Note that semantic meaning for the second case is preserved - whether you use a precomposed symbol for capital I with overdot, or a combining character for the latter, it's supposed to be the same thing.

The others are much worse in this regard, since they actually lose meaningful information.


Seems like lot of these would be taken care by normalization though? Pre-composed characters are bit of a mess.

I do feel it is a error that unit/math symbols get changed, imho they should stay as-is through case conversions.

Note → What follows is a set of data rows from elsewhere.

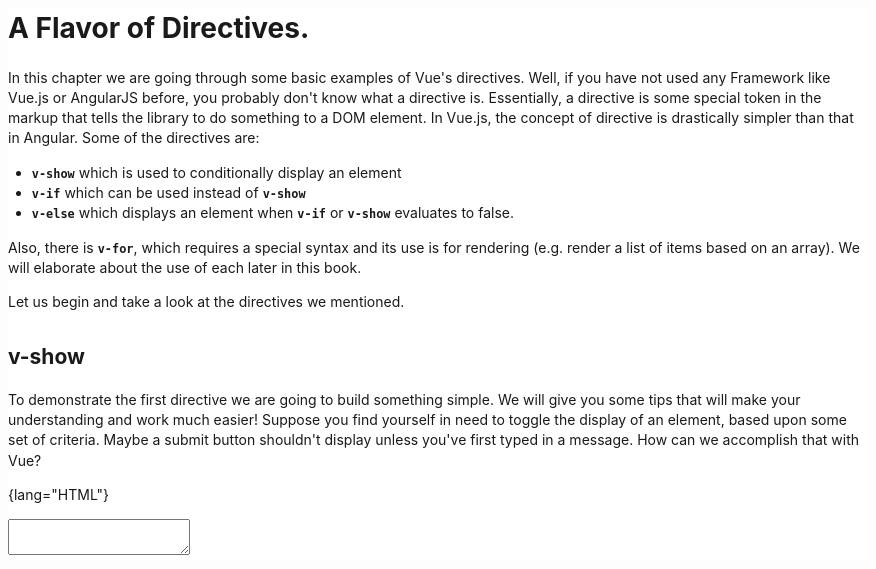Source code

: 
# A Flavor of Directives.



In this chapter we are going through some basic examples of Vue's directives.
Well,
if you have not used any Framework like Vue.js or AngularJS before, you probably don't know what a directive is.
Essentially, a directive is some special token in the markup that tells the library to do something to a DOM element.
In Vue.js, the concept of directive is drastically simpler than that in Angular.
Some of the directives are:  

* **`v-show`** which is used to conditionally display an element
* **`v-if`** which can be used instead of **`v-show`**
* **`v-else`** which displays an element when **`v-if`** or **`v-show`** evaluates to false.

Also, there is **`v-for`**, which requires a special syntax and its use is for rendering
(e.g. render a list of items based on an array).
We will elaborate about the use of each later in this book.



Let us begin and take a look at the directives we mentioned.



## v-show



To demonstrate the first directive we are going to build something simple.
We will give you some tips that will make your understanding and work much easier!
Suppose you find yourself  in need to toggle the display of an element, based upon some set of criteria.
Maybe a submit button shouldn't display unless you've first typed in a message.
How can we accomplish that with Vue?



{lang="HTML"}
    <html>
    <head>
        <title>Hello Vue</title>
    </head>
    <body>
    <div id="app">
        <textarea></textarea>
    </div>
    </body>
    <script src="https://cdnjs.cloudflare.com/ajax/libs/vue/1.0.26/vue.js"></script>
    <script>
        new Vue({
            el: '#app',
            data: {
                 message: 'Our king is dead!'
            }
        })
    </script>
    </html>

These lists (and the future library) were made to test normalization and break software that made bad assumptions. I initially generated the list because I knew that some of the assumptions the parser I was writing were not solid, and sure enough the tests broke it.

Someone pointed out the canonical source, which I'll have to look at more closely:

https://www.unicode.org/Public/16.0.0/ucd/CaseFolding.txt


The Unicode names of these 31 chars,

  LATIN CAPITAL LETTER D WITH SMALL LETTER Z WITH CARON

  LATIN CAPITAL LETTER {_} WITH SMALL LETTER {_}
    L,J
    N,J
    D,Z

  GREEK CAPITAL LETTER {ALPHA,ETA,OMEGA} WITH PROSGEGRAMMENI

  GREEK CAPITAL LETTER {ALPHA,ETA,OMEGA} WITH {PSILI,DASIA} AND {_}
    PROSGEGRAMMENI
    VARIA AND PROSGEGRAMMENI
    OXIA AND PROSGEGRAMMENI
    PERISPOMENI AND PROSGEGRAMMENI

What's the difference with letter Ch [0]? When it's capitalized at the beginning of the word, it also looks like uppercase C and lowercase h.

[0]https://en.wikipedia.org/wiki/Ch_(digraph)


There is no single unicode character representing "Ch".

Here's a list of Unicode digraphs: DZ, Dz, dz, DŽ, Dž, dž, IJ, ij, LJ, Lj, lj, NJ, Nj, nj, ᵺ

https://en.wikipedia.org/wiki/Digraph_(orthography)#In_Unico...


Yeah, but why does Unicode have those and not ch?

According to [1], these particular ones exist because of legacy encodings of Serbo-Croatian,

    Digraphs ⟨dž⟩, ⟨lj⟩ and ⟨nj⟩ in their upper case, title case and lower case forms have dedicated Unicode code points as shown in the table below, However, these are included chiefly for backwards compatibility with legacy encodings which kept a one-to-one correspondence with Cyrillic; modern texts use a sequence of characters. 
[1] https://en.wikipedia.org/wiki/Gaj%27s_Latin_alphabet#Computi...

Ch may be a digraph in many languages, but is it implemented in Unicode as a single character?